Thursday 24 November 2011

Tirangi Poori ( Deep fried Tri color Indian Bread)


Tirangi Puri
The color used in making the puris are not artificial but of vegetables!!! They look so attractive that by the time you have made them they will vanish into the stomach of your family!! They are also excellent to make for picnic basket / taking for traveling /lunch box of the children. So surprise your husband and children by keeping tricolor puri in their lunch box. Beware you will find jealous faces of ladies staring at you when you get the appreciation from their husband for the variation of food you pack for your family !!!
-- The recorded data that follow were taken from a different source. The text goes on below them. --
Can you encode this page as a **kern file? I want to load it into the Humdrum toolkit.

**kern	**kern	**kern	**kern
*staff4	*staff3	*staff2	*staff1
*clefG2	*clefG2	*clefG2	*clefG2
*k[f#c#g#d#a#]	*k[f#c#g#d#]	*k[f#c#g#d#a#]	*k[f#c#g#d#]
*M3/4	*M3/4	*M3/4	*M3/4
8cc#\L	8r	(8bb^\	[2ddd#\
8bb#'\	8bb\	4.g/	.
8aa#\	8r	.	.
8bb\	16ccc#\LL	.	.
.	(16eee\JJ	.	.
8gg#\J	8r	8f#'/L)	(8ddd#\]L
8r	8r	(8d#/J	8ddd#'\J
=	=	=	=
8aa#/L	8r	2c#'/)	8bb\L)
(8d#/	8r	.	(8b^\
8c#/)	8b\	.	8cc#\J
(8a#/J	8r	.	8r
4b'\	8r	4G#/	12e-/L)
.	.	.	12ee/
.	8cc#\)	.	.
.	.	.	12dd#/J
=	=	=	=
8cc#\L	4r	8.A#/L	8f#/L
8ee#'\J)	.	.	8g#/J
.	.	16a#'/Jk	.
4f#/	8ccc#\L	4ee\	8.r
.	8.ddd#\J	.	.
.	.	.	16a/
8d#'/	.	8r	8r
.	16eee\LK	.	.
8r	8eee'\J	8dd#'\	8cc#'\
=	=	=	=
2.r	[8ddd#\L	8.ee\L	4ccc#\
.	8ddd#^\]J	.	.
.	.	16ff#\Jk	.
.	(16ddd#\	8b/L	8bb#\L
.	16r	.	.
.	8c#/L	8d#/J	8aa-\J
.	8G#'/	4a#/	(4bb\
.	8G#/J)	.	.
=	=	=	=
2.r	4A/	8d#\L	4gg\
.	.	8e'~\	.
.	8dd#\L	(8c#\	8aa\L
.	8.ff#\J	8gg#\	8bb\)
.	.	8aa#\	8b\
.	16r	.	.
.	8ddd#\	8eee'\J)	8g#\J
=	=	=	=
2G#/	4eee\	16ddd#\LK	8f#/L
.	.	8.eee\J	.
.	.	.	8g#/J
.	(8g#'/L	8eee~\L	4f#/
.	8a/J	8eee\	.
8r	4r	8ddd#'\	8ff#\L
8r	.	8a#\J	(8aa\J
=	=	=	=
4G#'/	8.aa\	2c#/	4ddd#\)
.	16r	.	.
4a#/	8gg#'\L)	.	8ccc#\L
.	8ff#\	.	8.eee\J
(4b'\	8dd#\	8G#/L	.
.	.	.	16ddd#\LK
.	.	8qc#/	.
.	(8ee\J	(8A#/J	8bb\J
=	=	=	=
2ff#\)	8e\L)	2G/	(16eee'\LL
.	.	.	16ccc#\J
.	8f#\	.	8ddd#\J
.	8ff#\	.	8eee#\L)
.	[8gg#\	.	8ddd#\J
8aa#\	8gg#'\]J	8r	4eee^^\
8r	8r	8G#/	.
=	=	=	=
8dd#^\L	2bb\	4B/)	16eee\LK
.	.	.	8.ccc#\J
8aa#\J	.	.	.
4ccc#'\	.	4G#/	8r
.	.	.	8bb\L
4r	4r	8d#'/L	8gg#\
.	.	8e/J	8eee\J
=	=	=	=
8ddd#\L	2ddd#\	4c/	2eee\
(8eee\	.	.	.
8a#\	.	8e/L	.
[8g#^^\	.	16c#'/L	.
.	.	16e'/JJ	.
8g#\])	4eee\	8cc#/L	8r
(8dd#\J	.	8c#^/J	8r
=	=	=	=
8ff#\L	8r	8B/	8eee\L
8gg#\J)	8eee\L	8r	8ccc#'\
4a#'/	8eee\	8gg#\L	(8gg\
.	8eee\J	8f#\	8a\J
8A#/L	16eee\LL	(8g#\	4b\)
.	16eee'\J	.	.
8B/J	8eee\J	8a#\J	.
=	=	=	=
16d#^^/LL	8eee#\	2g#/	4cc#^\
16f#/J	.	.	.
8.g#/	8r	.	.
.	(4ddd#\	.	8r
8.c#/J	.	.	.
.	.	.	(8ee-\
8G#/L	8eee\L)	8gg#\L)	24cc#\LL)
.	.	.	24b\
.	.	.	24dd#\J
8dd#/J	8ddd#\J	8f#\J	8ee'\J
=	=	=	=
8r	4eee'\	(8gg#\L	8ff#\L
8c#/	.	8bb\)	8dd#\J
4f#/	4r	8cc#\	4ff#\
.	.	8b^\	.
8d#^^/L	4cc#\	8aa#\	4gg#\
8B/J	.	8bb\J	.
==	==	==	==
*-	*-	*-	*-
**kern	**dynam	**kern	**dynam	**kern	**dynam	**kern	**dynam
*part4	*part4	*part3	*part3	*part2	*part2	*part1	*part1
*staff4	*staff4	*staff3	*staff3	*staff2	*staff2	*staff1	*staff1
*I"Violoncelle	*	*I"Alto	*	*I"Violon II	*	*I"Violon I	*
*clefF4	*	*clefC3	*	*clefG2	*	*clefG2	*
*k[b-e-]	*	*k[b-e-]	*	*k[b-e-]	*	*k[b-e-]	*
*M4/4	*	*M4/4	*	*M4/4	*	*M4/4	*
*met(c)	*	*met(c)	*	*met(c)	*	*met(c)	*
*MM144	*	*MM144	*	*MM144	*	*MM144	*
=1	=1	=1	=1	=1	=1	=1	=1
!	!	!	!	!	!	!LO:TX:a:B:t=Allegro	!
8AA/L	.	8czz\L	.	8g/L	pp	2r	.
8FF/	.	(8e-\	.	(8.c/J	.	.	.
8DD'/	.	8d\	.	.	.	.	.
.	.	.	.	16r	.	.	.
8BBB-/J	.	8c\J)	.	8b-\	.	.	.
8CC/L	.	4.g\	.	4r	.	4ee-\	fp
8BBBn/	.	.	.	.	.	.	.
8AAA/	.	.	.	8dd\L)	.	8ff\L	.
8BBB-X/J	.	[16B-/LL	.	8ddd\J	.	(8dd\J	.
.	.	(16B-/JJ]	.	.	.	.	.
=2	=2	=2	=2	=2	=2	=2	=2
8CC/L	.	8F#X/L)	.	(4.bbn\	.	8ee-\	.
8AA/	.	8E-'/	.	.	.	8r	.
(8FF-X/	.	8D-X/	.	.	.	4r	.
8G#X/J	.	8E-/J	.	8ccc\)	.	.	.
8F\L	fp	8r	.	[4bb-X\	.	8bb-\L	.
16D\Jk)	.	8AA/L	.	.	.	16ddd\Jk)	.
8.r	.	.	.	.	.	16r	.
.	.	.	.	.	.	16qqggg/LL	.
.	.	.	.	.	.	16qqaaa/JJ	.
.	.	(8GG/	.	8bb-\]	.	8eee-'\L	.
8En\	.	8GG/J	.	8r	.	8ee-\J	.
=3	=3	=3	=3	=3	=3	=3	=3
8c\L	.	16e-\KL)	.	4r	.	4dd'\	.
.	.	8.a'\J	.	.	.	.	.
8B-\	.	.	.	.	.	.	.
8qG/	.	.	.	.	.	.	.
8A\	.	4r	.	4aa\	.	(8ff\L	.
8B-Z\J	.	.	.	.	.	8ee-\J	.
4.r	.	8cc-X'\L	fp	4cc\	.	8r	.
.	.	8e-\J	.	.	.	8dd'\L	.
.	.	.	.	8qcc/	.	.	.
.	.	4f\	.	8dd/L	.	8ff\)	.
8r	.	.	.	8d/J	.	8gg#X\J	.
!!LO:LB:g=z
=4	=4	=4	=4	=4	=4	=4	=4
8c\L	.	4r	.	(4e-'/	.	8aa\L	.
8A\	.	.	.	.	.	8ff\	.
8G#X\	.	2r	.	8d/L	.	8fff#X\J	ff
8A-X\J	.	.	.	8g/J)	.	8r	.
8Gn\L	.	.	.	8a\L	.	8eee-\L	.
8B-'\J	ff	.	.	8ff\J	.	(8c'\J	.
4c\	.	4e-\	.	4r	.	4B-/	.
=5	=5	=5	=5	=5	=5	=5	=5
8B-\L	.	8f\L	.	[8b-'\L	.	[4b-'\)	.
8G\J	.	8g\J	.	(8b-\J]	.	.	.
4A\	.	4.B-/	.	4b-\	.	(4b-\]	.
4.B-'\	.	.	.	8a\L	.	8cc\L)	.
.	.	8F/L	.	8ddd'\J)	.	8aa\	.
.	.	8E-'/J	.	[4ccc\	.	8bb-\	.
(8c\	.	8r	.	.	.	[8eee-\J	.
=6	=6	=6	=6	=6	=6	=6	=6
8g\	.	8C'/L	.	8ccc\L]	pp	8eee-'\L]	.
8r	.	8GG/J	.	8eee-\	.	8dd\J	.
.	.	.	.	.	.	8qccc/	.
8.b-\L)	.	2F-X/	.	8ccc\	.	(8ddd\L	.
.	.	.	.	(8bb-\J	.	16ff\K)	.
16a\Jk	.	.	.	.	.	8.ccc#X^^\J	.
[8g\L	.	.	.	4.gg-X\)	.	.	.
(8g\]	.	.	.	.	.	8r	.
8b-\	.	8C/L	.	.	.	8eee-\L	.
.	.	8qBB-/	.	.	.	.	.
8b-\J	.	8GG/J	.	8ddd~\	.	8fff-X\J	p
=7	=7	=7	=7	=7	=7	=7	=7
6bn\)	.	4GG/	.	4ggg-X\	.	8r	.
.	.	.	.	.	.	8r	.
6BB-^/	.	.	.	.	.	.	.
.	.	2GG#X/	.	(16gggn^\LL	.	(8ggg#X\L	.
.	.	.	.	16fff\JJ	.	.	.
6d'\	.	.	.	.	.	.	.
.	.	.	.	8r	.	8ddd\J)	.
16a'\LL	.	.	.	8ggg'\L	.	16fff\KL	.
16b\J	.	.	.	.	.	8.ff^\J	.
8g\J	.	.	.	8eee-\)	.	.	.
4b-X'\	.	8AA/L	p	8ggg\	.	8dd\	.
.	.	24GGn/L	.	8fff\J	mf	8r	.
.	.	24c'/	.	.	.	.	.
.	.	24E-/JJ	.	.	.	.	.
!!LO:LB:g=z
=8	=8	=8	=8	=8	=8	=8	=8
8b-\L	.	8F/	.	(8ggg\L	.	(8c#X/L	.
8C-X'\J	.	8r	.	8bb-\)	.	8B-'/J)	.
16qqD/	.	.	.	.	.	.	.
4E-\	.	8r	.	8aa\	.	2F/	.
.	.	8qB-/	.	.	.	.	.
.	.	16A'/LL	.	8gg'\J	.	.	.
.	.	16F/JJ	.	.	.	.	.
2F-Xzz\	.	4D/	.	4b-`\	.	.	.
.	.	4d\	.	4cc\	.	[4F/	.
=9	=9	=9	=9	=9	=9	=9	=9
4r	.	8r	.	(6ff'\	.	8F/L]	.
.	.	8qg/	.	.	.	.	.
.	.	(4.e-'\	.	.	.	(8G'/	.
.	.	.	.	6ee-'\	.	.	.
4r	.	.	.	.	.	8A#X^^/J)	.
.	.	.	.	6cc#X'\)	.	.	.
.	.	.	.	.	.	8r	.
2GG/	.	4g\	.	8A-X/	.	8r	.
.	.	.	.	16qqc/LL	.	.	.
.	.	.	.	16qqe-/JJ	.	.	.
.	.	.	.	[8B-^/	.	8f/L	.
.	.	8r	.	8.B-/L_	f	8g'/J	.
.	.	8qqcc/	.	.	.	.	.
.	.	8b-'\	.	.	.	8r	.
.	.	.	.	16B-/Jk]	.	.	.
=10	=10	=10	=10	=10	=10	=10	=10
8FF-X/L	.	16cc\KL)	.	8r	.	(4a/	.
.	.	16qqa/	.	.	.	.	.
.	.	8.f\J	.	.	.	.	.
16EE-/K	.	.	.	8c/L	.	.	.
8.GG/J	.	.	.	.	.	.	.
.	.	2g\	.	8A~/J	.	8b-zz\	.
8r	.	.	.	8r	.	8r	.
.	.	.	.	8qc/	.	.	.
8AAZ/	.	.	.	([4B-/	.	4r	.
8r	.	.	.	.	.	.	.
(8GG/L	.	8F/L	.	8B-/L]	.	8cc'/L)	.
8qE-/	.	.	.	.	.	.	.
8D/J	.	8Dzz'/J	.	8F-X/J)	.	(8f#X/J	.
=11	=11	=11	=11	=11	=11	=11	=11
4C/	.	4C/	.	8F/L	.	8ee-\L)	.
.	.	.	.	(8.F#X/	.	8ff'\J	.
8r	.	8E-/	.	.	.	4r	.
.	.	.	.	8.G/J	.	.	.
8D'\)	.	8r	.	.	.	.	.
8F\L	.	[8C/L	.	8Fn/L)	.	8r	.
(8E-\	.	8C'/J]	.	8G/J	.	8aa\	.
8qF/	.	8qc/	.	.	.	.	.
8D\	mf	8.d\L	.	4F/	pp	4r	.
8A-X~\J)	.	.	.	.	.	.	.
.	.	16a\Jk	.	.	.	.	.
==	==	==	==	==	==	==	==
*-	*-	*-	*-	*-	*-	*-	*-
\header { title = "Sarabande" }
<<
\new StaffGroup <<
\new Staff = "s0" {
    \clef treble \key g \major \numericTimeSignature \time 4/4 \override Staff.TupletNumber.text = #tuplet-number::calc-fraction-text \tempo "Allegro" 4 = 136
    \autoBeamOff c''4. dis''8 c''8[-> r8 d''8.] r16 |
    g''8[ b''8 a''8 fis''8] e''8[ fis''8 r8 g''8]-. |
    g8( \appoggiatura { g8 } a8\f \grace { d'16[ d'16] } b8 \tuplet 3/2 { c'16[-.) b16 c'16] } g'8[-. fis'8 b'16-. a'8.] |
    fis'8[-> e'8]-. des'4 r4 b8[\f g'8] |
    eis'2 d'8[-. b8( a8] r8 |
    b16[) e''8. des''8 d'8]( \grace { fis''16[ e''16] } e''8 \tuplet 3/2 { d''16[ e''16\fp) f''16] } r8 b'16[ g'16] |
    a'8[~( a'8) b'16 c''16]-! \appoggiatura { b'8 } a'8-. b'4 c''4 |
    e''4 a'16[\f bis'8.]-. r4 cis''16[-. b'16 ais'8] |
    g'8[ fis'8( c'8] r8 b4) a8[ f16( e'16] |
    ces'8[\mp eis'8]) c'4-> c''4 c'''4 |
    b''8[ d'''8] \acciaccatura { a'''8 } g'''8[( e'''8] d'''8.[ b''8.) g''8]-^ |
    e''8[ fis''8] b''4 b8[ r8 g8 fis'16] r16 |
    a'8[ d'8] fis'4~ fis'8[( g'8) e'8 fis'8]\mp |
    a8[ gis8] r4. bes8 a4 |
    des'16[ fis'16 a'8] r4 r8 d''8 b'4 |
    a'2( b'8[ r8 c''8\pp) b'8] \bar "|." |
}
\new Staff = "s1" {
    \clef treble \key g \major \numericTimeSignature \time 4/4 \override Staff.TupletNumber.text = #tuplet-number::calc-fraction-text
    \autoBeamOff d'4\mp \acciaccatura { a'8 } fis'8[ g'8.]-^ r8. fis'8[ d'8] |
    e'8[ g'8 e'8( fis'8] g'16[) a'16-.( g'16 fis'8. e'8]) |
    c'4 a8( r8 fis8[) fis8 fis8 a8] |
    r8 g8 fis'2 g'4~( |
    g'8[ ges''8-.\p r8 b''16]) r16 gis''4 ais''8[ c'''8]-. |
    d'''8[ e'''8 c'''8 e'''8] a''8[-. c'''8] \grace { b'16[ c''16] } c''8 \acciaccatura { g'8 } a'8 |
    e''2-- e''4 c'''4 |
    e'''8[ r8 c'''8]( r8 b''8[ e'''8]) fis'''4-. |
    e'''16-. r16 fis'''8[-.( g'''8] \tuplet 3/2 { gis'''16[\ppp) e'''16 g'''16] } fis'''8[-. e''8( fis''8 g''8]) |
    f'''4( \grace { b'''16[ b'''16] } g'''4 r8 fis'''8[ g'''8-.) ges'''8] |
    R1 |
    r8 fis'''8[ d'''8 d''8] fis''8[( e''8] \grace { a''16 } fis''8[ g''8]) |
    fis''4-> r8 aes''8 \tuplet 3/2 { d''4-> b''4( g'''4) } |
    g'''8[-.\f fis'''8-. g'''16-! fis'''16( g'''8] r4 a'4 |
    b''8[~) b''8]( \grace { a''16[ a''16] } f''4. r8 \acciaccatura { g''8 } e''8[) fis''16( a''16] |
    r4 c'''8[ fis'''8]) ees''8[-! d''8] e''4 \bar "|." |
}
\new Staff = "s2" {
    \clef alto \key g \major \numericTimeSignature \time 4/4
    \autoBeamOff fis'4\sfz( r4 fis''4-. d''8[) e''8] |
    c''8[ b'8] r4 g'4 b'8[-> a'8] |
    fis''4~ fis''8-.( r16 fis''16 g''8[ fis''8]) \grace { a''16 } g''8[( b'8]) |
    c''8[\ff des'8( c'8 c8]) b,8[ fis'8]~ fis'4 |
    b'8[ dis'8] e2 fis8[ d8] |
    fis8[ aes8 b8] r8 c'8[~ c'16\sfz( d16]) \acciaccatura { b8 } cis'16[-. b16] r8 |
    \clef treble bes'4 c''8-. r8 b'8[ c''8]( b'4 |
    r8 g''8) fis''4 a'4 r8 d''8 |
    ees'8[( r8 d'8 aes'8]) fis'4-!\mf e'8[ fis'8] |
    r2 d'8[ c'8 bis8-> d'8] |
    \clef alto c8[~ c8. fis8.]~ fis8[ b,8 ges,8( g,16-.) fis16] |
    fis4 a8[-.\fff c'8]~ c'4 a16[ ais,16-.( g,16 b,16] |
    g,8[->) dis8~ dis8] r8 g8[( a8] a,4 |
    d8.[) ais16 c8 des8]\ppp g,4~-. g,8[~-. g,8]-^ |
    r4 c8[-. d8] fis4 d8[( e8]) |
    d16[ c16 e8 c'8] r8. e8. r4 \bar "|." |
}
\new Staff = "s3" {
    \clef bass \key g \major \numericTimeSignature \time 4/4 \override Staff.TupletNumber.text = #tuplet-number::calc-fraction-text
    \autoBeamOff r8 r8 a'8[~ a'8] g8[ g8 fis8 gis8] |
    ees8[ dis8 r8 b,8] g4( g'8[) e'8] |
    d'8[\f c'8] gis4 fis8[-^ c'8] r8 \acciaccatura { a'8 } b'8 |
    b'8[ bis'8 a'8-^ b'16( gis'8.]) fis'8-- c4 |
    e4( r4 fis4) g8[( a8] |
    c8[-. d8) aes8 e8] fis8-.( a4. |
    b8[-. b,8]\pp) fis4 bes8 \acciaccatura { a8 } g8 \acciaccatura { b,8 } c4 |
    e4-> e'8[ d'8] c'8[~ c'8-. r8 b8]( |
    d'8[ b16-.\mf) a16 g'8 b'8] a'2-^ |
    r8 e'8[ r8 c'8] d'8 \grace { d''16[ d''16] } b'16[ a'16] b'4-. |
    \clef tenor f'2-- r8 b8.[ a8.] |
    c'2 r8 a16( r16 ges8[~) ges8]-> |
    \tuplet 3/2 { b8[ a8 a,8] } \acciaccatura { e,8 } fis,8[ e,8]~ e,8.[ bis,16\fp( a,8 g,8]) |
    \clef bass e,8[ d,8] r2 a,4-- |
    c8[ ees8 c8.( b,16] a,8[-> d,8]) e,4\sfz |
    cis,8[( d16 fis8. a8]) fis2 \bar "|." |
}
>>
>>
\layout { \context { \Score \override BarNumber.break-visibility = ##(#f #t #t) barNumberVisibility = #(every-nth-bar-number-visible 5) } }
Preparation Time: 20 - 25 min.
Cooking Time: 15 – 20 min.
Servings: 20 – 25 Puri
                                                                    
Ingredients  Required  To Make Tirangi Puris:
  • 250 gm. Whole Wheat Flour
  • 100 gm. Spinach
  • 25 gm ( one medium size ) red tomato
  • 1/2  Tea spoon salt
  • 5 – 10 ml. cooking oil to make dough
  • 200 ml. cooking oil to fry
  • Water to make dough.
Directions To Make Dough :
  • Remove the stalks from spinach and wash the leaves.
  • Boil 100 ml. water and put the spinach leaves in it for 2min. remove and immediately put in cold water.
  • Grind the leaves with as little water as possible to a fine paste. Keep the paste aside.
  • Wash and cut tomato to 1cm. pieces.
  • Put the tomato pieces in grinder and make fine thick paste. Keep the paste aside.
  • Take whole wheat flour in a bowl and add salt to it.
  • Mix the salt and flour mixture nicely.
  • Add 5ml. of oil and mix with your fingers.
  • If required add rest of the oil and mix.
  • The mixture should resemble bread crumbs. (The requirement of oil changes with different brands of wheat flour.)
  • Divide the flour, oil salt mixture into 3 equal parts.
  • To one part add the spinach paste in little proportions and knead to soft but firm dough, if required add water while making the dough.
Dough with Palak(Spinach) pulp

  • To second part add the paste of tomato  in little proportions and knead to firm but soft dough.
Dough with Tomato Pulp
  • If required add water while making the dough.
  • To the third part add water in little proportions and knead to make soft but firm dough.
Plain dough

  • Take all three (Green, Red, White) dough keep them one over the other and roll to a single long roll with soft hands.
Rolls of Plain dough, Dough with Tomato pulp, and dough with pulp of palak stacked to be rolled together
  • The roll of dough will look tri colored.
Roll of tricolor dough
Directions To Make Tricolor Puris :
  • Take 200ml. cooking oil in a wok and heat it on high flame.
  • When smoking hot lower the flame.
  • Cut the tricolor dough roll into 20 – 25 pieces and make balls of them.
Tri color dough roll ready for cutting to pieces for making balls

Roll cut to pieces for being made to balls
Ball from tricolor dough

  • Oil the rolling board and rolling pin with few drops of oil.
  • Place the ball of dough in the center and roll to a round of 6 – 8 cm.
Ball of tricolor dough(plain, with tomato pulp, and with palak)

Ball of Tricolor dough (plain, with tomato pulp, and palak) rolled for frying
  • Put it in the hot oil and fry on both sides by turning once or twice.
Tirangi Puri being fried

Tirangi Puri being fried
Tirangi Puri with Palak, Tomato and plain dough

  • Repeat with all ball of tri color dough. 
Tirangi Puri
  Tirangi Puris  are ready. These puris are very tasty and nourishing as they are having different vegetables in it. Tirangi puris go well with any vegetable / nonveg . Or simply serve them with chutney / pickle if you do not have time or energy to make vegetables to accompany them , nobody will complain. 

Tips:
  • Roll the dough while making the tricolor roll with gentle hands so as they retain their identity in the single tricolor roll.
  • For those who are not adept in rolling the puris , first roll them one by one and keep separated on a greased plate  / clean newspaper, then heat the oil and fry them .
Suggested  Variations:
  • Beet root can be taken instead of tomatoes.
  • Mixture of pulp of boiled beet root and raw tomato also can be used instead of pure tomato or pure beet root pulp.
  • If you take beet root then wash it and boil it before making to pulp.
  • Methi leaves can be taken int he place of palak but do not make paste of methi leaves, if you will make paste of methi leaves then it will leave bitterish taste in puri.